COVID-19
Produce síntomas similares a los de la gripe o catarro, entre los que se incluyen fiebre, tos, disnea, mialgia y fatiga. En casos graves se caracteriza por producir neumonía, síndrome de dificultad respiratoria aguda, sepsis y choque séptico que conduce a cerca de 3,75 % de los infectados a la muerte según la OMS. No existe tratamiento específico; las medidas terapéuticas principales consisten en aliviar los síntomas y mantener las funciones vitales.
La transmisión del
SARS-CoV-2 se produce mediante pequeñas gotas —microgotas de Flügge— que se
emiten al hablar, estornudar, toser o espirar, que al ser despedidas por un
portador (que puede no tener síntomas de la enfermedad o estar incubándola)

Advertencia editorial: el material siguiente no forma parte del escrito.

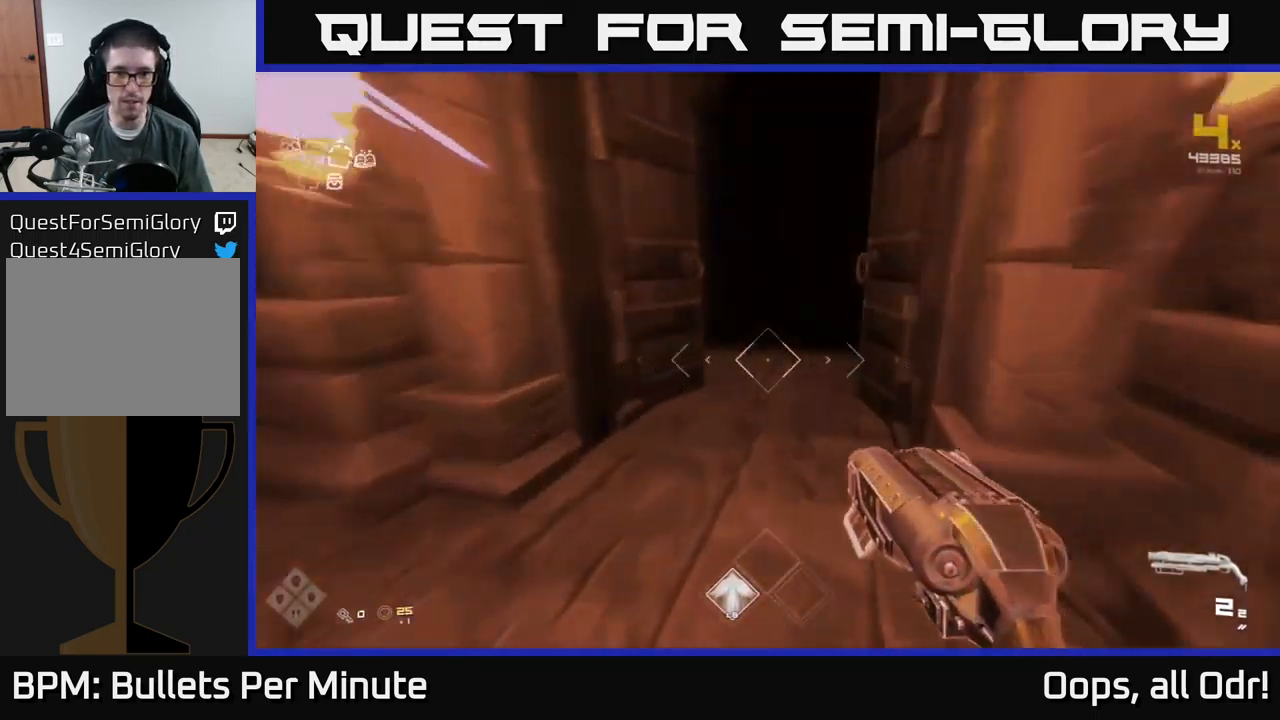
{"buttons": [], "left_stick": "up", "right_stick": "center", "events": [[217, "right_stick", "right"], [301, "right_stick", "center"], [401, "L1", "up"]]}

pasan directamente a otra persona mediante la inhalación, o quedan sobre los
objetos y superficies que rodean al emisor, y luego, a través de las manos, que
lo recogen del ambiente contaminado, toman contacto con las membranas mucosas
orales, nasales y oculares, al tocarse la boca, la nariz o los ojos. Esta
última es la principal vía de propagación, ya que el virus puede permanecer
viable hasta por días en los fómites (cualquier objeto carente de vida, o
sustancia, que si se contamina con algún patógeno es capaz de transferirlo de
un individuo a otro).
Los síntomas aparecen entre dos y
catorce días, con un promedio de cinco días, después de la exposición al virus.
Existe evidencia limitada que sugiere que el virus podría transmitirse uno o
dos días antes de que se tengan síntomas, ya que la viremia alcanza un pico al
final del período de incubación. El contagio se puede prevenir con el lavado de
manos frecuente, o en su defecto la desinfección de las mismas con alcohol en
gel, cubriendo la boca al toser o estornudar, ya sea con la sangradura (parte
hundida del brazo opuesta al codo) o con un pañuelo y evitando el contacto
cercano con otras personas, entre otras medidas profilácticas, como el uso de
mascarillas. La OMS desaconsejaba en marzo la utilización de máscara quirúrgica
por la población sana, en abril la OMS consideró que era una medida aceptable
en algunos países. No obstante, ciertos expertos recomiendan el uso de máscaras
quirúrgicas basados en estudios sobre la Influenza H1N1, donde muestran que
podrían ayudar a reducir la exposición al virus. Los CDC de Estados Unidos
recomiendan el uso de mascarillas de tela, no médicas.